Notably, ML penetrance correlated with disease-relevant clinical outcomes, such as risk of end-stage renal disease for PKD variants and heart failure for HCM variants. ML penetrance also aligned with experimentally derived measures of variant function, reinforcing its biological relevance. Importantly, ML penetrance aided in the evaluation of VUS and previously unknown LoF variants by delineating clinical trajectories—individuals with highly penetrant variants showed perturbed vital signs, electrocardiogram measures, and disease biomarkers over time. For example, individuals with highly ML penetrant FH variants exhibited 119 mg/dl higher low-density lipoprotein cholesterol and those with highly ML penetrant PKD variants had a 40 ml/min lower glomerular filtration rate.
CONCLUSION
This study presents an ML-based blueprint to systematically evaluate penetrance at scale, integrating genomic and clinical phenotype data. By providing refined, individualized disease risk estimates, ML penetrance has the potential to improve variant assessment, guide clinical decision-making, and enhance precision medicine approaches.
ML-based penetrance estimation of genetic variants.

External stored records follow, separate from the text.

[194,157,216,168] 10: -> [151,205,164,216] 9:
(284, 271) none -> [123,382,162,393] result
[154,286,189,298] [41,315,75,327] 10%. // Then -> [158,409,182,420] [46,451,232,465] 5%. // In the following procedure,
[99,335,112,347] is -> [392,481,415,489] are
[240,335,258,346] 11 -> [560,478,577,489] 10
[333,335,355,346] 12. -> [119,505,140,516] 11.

Routine clinical measurements analyzed by ML generate continuous disease scores, which are integrated with genetic data to assess the penetrance of rare variants in disease-predisposition genes. ML-based penetrance correlates with an individual’s clinical outcomes and biomarkers and refines risk assessment of variants beyond traditional pathogenicity categories, presenting a scalable strategy for precision medicine. [Figure created with BioRender.com]
Abstract
Accurate variant penetrance estimation is crucial for precision medicine. We constructed machine learning (ML) models for 10 diseases using 1,347,298 participants with electronic health records, then applied them to an independent cohort with linked exome data. Resulting probabilities were used to evaluate ML penetrance of 1648 rare variants in 31 autosomal dominant disease-predisposition genes. ML penetrance was variable across variant classes, but highest for pathogenic and loss-of-function variants, and was associated with clinical outcomes and functional data. Compared with conventional case-versus-control approaches, ML penetrance provided refined quantitative estimates and aided the interpretation of variants of uncertain significance and loss-of-function variants by delineating clinical trajectories over time. By leveraging ML and deep phenotyping, we present a scalable approach to accurately quantify disease risk of variants.